[TEXTAUSZUG]

Saudi-Arabien Ölwindfall nach Hormuz-Krise
Die höheren Ölpreise haben die verlorenen Lieferungen durch die Straße von Hormuz für Saudi-Arabien mehr als ausgeglichen, während die Vereinigten Arabischen Emirate (VAE) starke Einnahmeeinbußen verzeichnen.
Wirtschaftliche Kluft im Golf
Laut Goldman Sachs Group Inc. stiegen die wöchentlichen Öleinnahmen Saudi-Arabiens im Vergleich zum Vorkriegsniveau um 10 %, während sie in den VAE um etwa 25 % fielen. Analyst Farouk Soussa schrieb in einer kürzlich veröffentlichten Notiz: "The UAE, by contrast, is likely suffering a steep fall in oil income, as its own detoured barrels only partially mitigate the impact from Hormuz's closure."
Diese Diskrepanz könnte die Rivalität zwischen den beiden größten Volkswirtschaften der Region weiter verschärfen, die bereits hinter dem überraschenden Austritt der VAE aus der OPEC stand. "The divergence may feed into the intensifying rivalry between the Middle East's two biggest economies," heißt es in der Analyse.

[/TEXTAUSZUG]
[AUFGEFÜHRTE DATENSÄTZE]

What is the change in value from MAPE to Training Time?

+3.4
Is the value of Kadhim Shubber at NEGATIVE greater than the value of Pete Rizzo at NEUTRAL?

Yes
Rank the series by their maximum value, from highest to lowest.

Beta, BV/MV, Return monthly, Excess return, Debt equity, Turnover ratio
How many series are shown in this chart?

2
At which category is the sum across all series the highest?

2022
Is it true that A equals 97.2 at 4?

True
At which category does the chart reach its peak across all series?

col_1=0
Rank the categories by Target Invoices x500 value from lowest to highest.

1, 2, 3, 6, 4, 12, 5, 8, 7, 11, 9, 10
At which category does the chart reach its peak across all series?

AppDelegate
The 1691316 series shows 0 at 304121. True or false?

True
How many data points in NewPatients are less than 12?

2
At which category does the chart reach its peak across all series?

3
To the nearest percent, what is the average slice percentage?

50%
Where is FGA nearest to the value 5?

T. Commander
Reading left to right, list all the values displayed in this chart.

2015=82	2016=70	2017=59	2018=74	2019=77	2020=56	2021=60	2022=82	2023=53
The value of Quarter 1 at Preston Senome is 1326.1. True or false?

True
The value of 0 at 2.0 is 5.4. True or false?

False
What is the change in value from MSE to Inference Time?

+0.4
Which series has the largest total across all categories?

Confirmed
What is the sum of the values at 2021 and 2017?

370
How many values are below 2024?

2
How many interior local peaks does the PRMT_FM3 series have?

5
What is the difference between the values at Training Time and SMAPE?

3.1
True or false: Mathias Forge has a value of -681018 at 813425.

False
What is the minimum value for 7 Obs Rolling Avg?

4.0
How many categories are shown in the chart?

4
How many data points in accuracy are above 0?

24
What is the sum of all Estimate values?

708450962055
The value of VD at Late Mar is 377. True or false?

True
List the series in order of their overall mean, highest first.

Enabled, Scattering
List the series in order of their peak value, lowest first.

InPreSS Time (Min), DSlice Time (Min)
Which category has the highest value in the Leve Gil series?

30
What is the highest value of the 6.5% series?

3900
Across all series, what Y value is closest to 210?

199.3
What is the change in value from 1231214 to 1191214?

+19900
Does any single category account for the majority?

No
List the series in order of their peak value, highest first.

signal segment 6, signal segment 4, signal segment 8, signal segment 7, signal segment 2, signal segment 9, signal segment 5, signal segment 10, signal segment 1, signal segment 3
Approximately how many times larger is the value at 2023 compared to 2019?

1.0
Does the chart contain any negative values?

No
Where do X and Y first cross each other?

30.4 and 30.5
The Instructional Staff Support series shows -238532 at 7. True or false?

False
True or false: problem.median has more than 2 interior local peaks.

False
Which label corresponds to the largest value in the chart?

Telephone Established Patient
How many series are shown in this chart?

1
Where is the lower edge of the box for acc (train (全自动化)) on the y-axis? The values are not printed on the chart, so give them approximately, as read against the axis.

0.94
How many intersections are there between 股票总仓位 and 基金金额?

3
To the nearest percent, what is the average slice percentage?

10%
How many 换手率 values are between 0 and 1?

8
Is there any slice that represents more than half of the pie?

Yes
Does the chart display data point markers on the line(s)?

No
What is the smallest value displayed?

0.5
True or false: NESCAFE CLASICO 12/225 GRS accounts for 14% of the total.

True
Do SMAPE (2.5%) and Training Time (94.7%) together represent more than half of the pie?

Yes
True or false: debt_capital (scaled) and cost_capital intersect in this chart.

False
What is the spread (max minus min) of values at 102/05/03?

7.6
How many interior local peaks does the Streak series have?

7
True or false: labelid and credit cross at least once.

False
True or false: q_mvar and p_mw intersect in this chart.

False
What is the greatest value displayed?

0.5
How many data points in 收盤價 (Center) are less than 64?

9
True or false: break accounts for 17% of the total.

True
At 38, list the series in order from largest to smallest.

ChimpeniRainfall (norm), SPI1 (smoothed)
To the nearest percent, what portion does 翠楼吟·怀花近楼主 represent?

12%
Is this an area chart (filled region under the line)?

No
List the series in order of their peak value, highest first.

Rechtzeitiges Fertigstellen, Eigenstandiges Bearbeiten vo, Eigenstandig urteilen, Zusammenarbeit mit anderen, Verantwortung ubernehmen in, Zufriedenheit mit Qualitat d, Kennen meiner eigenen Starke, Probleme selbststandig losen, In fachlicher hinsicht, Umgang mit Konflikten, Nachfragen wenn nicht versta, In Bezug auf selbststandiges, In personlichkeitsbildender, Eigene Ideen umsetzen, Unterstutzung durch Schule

[/AUFGEFÜHRTE DATENSÄTZE]

ARBEITSAUFTRAG A:
Um wie viel Prozent sind laut dem Textauszug über die Öleinnahmen am Golf die wöchentlichen Öleinnahmen der VAE im Vergleich zum Vorkriegsniveau gefallen?
ARBEITSAUFTRAG B:
Führe den Textauszug über die Öleinnahmen Saudi-Arabiens und der VAE weiter.

LÖSUNG A:
Um etwa 25 %.

LÖSUNG B:
Gewinner und Verlierer
Oman, dessen Häfen außerhalb der Straße von Hormuz liegen, musste keine Exporte reduzieren und verzeichnete laut Goldman Sachs einen Einnahmenanstieg von 80 %. "The war is splitting the region into winners and losers," sagte Ziad Daoud, Chefvolkswirt für Schwellenländer bei Bloomberg Economics.
Die sechs Mitglieder des Golfkooperationsrats verlieren täglich etwa 700 Millionen Dollar an Öleinnahmen, solange die Straße geschlossen bleibt. Saudi-Arabien hat seit Kriegsbeginn im Februar täglich rund 4 Millionen Barrel Öl über seine Ost-West-Pipeline umgeleitet, die zu dem Hafen Yanbu führt. Dennoch wurden im März nur etwa 2 Millionen Barrel pro Tag verladen – halb so viel wie im Februar.